Google’s In the Egg-Hatching Business
It’s not quite Area 51, but it’ll do—Google is developing an “in-house incubator” codenamed Area 120, through which select employees will develop their own startups full-time for a few months while still remaining employed by Google. It’s a callback to the classic Google tradition that 20% of employees’ time should be spent on passion projects—something that evidently isn’t being emphasized enough anymore. The goal is a classic win-win scenario: employees can follow their startup dreams without risking their livelihoods if they crash and burn, and Google holds on to its best talent while also getting an inside track to invest in the next Snapchat or Twitter (or Google). Unfortunately, history isn’t on Google’s side—incubators don’t have a great track record. But if anyone can reverse the trend, why not Google?
Goldman Sachs now offering online banking for the 99 percent
Microsoft’s Word Flow Keyboard app lands on iOS
Facebook working on dedicated camera and live video app
Regulators approve Charter Communications deal for Time Warner Cable
Monday: Xerox Earnings (-); New Home Sales (-)
Tuesday: Apple, Twitter, AT&T, Procter & Gamble, eBay, Chipotle, Coach, 3M, Lockheed Martin, Aflac, JetBlue, Spirit Airlines, Office Depot, Buffalo Wild Wings, Panera, Hershey, Fiat Chrysler Earnings; Durable Goods Orders; S&P Case-Shiller Home Price Index; Consumer Confidence
Wednesday: Facebook, Comcast, PayPal, Boeing, Barclays, Hilton, Marriott, Dr. Pepper, Texas Instruments, Six Flags Earnings; Fed Meeting Announcement; International Trade; Pending Home Sales
Thursday: Amazon, LinkedIn, Gilead, Amgen, Altria, MasterCard, UPS, Time Warner Cable, Ford, Honda, Groupon, Pandora Sony, Deutsche Bank, Viacom, Celgene, Baidu, Dow Chemical, Dunkin’ Brands Earnings; U.S. Q1 GDP; Weekly Jobless Claims
Friday: Exxon Mobil, Chevron, Sanofi, Phillips 66, Seagate Earnings; Personal Income and Outlays; Employment Cost Index; Consumer Sentiment
YEAR OF THE CEO
2015: not the worst year in recent memory, but certainly not the best either. Remember those volatile markets? That was really something. Dropping revenues for a solid chunk of firms? You betcha. How about executive compensation? According to data firm Equilar, total compensation for CEOs of large U.S. firms actually rose in 2015. Here are the details:
The study covered the 100 largest American companies, and found that median total compensation for CEOs rose by 3%, to a staggering $14.5 million.
So what drove this rise? It wasn’t shareholder returns, that’s for sure. Consider this: all six oil and gas companies in the study suffered stock declines between 27% and 44%, but only one CEO received a pay cut. Don’t worry about him too much—the cut was only 4%, and he still got $16.9 million.
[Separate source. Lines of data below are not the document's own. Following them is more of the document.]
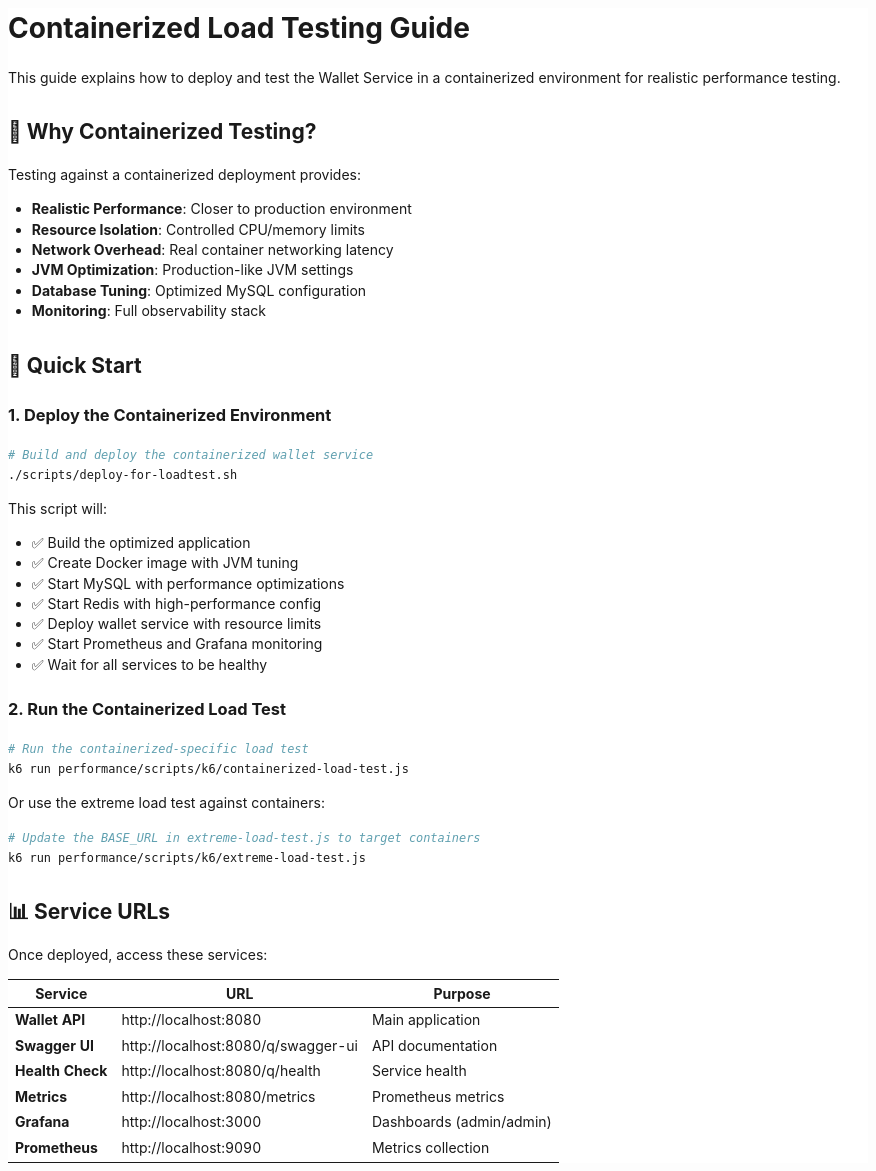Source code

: # Containerized Load Testing Guide

This guide explains how to deploy and test the Wallet Service in a containerized environment for realistic performance testing.

## 🎯 Why Containerized Testing?

Testing against a containerized deployment provides:

- **Realistic Performance**: Closer to production environment
- **Resource Isolation**: Controlled CPU/memory limits
- **Network Overhead**: Real container networking latency
- **JVM Optimization**: Production-like JVM settings
- **Database Tuning**: Optimized MySQL configuration
- **Monitoring**: Full observability stack

## 🚀 Quick Start

### 1. Deploy the Containerized Environment

```bash
# Build and deploy the containerized wallet service
./scripts/deploy-for-loadtest.sh
```

This script will:
- ✅ Build the optimized application
- ✅ Create Docker image with JVM tuning
- ✅ Start MySQL with performance optimizations
- ✅ Start Redis with high-performance config
- ✅ Deploy wallet service with resource limits
- ✅ Start Prometheus and Grafana monitoring
- ✅ Wait for all services to be healthy

### 2. Run the Containerized Load Test

```bash
# Run the containerized-specific load test
k6 run performance/scripts/k6/containerized-load-test.js
```

Or use the extreme load test against containers:
```bash
# Update the BASE_URL in extreme-load-test.js to target containers
k6 run performance/scripts/k6/extreme-load-test.js
```

## 📊 Service URLs

Once deployed, access these services:

| Service | URL | Purpose |
|---------|-----|---------|
| **Wallet API** | http://localhost:8080 | Main application |
| **Swagger UI** | http://localhost:8080/q/swagger-ui | API documentation |
| **Health Check** | http://localhost:8080/q/health | Service health |
| **Metrics** | http://localhost:8080/metrics | Prometheus metrics |
| **Grafana** | http://localhost:3000 | Dashboards (admin/admin) |
| **Prometheus** | http://localhost:9090 | Metrics collection |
And who was paid the most? The co-CEOs of Oracle—at a whopping $53.2 million…each.
INTERVIEW QUESTION OF THE DAY
Can you determine the missing number in the sequence? 7 12 37 ? 9142 (Answer)
BUSINESS PERSON OF THE DAY
Justin Tuck, newly-retired New York Giants defensive end, is mostly known for his tackling abilities on the football field. However, now he’s tackling a new issue: teaching financial literacy to low-income and minority kids through his nonprofit, R.U.S.H. for Literacy. Best of luck you, Mr. Tuck.
FOOD FOR THOUGHT
Bad news for Walmart and Target: a survey conducted by Cowen Research found that Amazon’s grocery market share grew 18% year-over-year. Walmart and Target’s grocery market shares shrank by 5% and 4%, respectively last year. Is there anything Amazon can’t disrupt?